The stink did though. The combination of charred wood with smoke and burnt flesh and hair proved too strong to shut out, and too pungent to get used to. More importantly, it would creep into his clothes, clinging to it for days and days. Until either the wind plucked the smells out of the fibers, or until water washed them away. One rejected Rokas’s requests for help –preferring to play with the ashes instead, tossing them into the air and catching them, or simply scattering them all over the campsite—and the other wasn’t around. Its voice reached from afar, weak and thin, more of a puddle than an ocean, a placid stream rather than a rushing river.
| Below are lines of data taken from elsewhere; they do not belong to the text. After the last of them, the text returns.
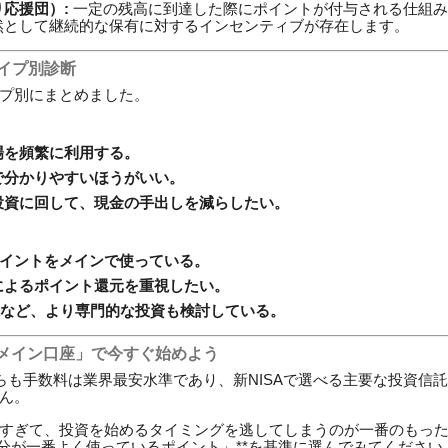
応援団）:
一定の残高に到達した際にポイントが付与される仕組み
然として継続的な保有に対するインセンティブが存在します。
タイプ別診断
プ別にまとめました。
場を頻繁に利用する。
で分かりやすいほうがいい。
投資に回して、現金の手出しを減らしたい。
ポイントをメインで使っている。
によるポイント還元を重視したい。
株など、より専門的な投資も検討している。
メイン口座」で今すぐ始めよう
らも手数料は業界最安水準であり、新NISAで選べる主要な投資信託（eM
ん。
すぎて、投資を始めるタイミングを逃してしまうのが一番のもっ
自分が一番よく使っているポイント」**を基準に選んでみてください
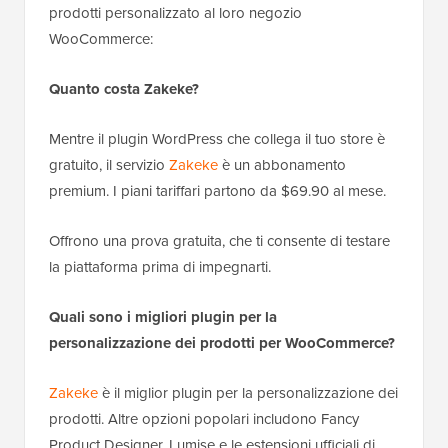
prodotti personalizzato al loro negozio
WooCommerce:
Quanto costa Zakeke?
Mentre il plugin WordPress che collega il tuo store è
gratuito, il servizio
Zakeke
è un abbonamento
premium. I piani tariffari partono da $69.90 al mese.
Offrono una prova gratuita, che ti consente di testare
la piattaforma prima di impegnarti.
Quali sono i migliori plugin per la
personalizzazione dei prodotti per WooCommerce?
Zakeke
è il miglior plugin per la personalizzazione dei
prodotti. Altre opzioni popolari includono Fancy
Product Designer, Lumise e le estensioni ufficiali di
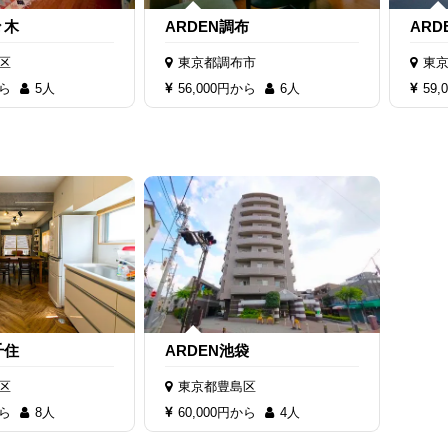
々木
ARDEN調布
ARD
区
東京都調布市
東
から
5人
56,000円から
6人
59
千住
ARDEN池袋
区
東京都豊島区
から
8人
60,000円から
4人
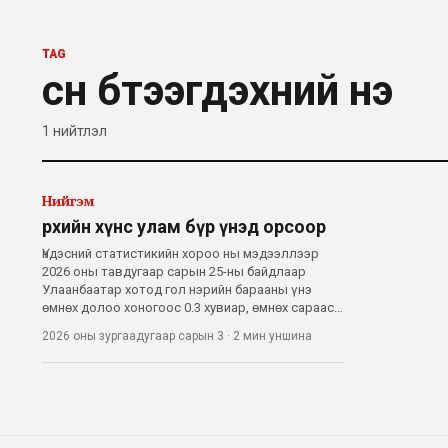
TAG
сүүн бүтээгдэхүүний үнэ
1
нийтлэл
Нийгэм
Өрхийн хүнс улам бүр үнэд орсоор
Үндэсний статистикийн хороо ны мэдээллээр
2026 оны тавдугаар сарын 25-ны байдлаар
Улаанбаатар хотод гол нэрийн барааны үнэ
өмнөх долоо хоногоос 0.3 хувиар, өмнөх сараас
4.8 хувиар өссөн байна. Харин хүнсний зарим
2026 оны зургаадугаар сарын 3
·
2 мин
уншина
бүтээгдэхүүний дөрөвдүгээр сарын дундаж
үнийг өнгөрсөн жилийн мөн үетэй харьцуулахад
өс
Lastly, the earth was a little different. Like its siblings, it did not help out, despite the fact that burying the smoldering corpses definitely would get rid of the smell. Or at least stop more of it from being generated. However, it denied Rokas’s requests to alter its shape, unwilling to change. Not out of spite or because it found Rokas had already asked enough of it. Not at all. If anything, the earth would gladly roll over and part, swallowing all seven corpses into its cavernous belly. However, it enjoyed the new form Rokas had given it, indulging in the new shape. For a little while longer, the earth would delight in it before once more shifting to accommodate Rokas’s wishes. And as such, it was as much a lost cause as the other elements.
A ‘little while’ for the ancient crust of stone and rock and gravel and soil –ever constant, ever present, barely affected by the flow of time-- just so happened to be an eternity for a transient being such as Rokas himself. For all intends and purposes, if in a hundred years the earth did bury the corpses, it’d be rushing itself.
So he broke up camp, packing up the large canvas tent, rolling it around the poles and pegs, tying it together with leather belts and the cords used for pitching. Gathering the single large pan for boiling water, as well as the survival knives, trowel, hammer and other gear, fitting them all back into his pack on top of his folded-up blanket. Then he pulled on his boots, kicked a several handfuls of sand into fire’s face, telling it to go to sleep for a little while. It sputtered and hissed, then dimmed and shrunk and disappeared.
As Rokas headed off, he still heard its whines coming from between the embers.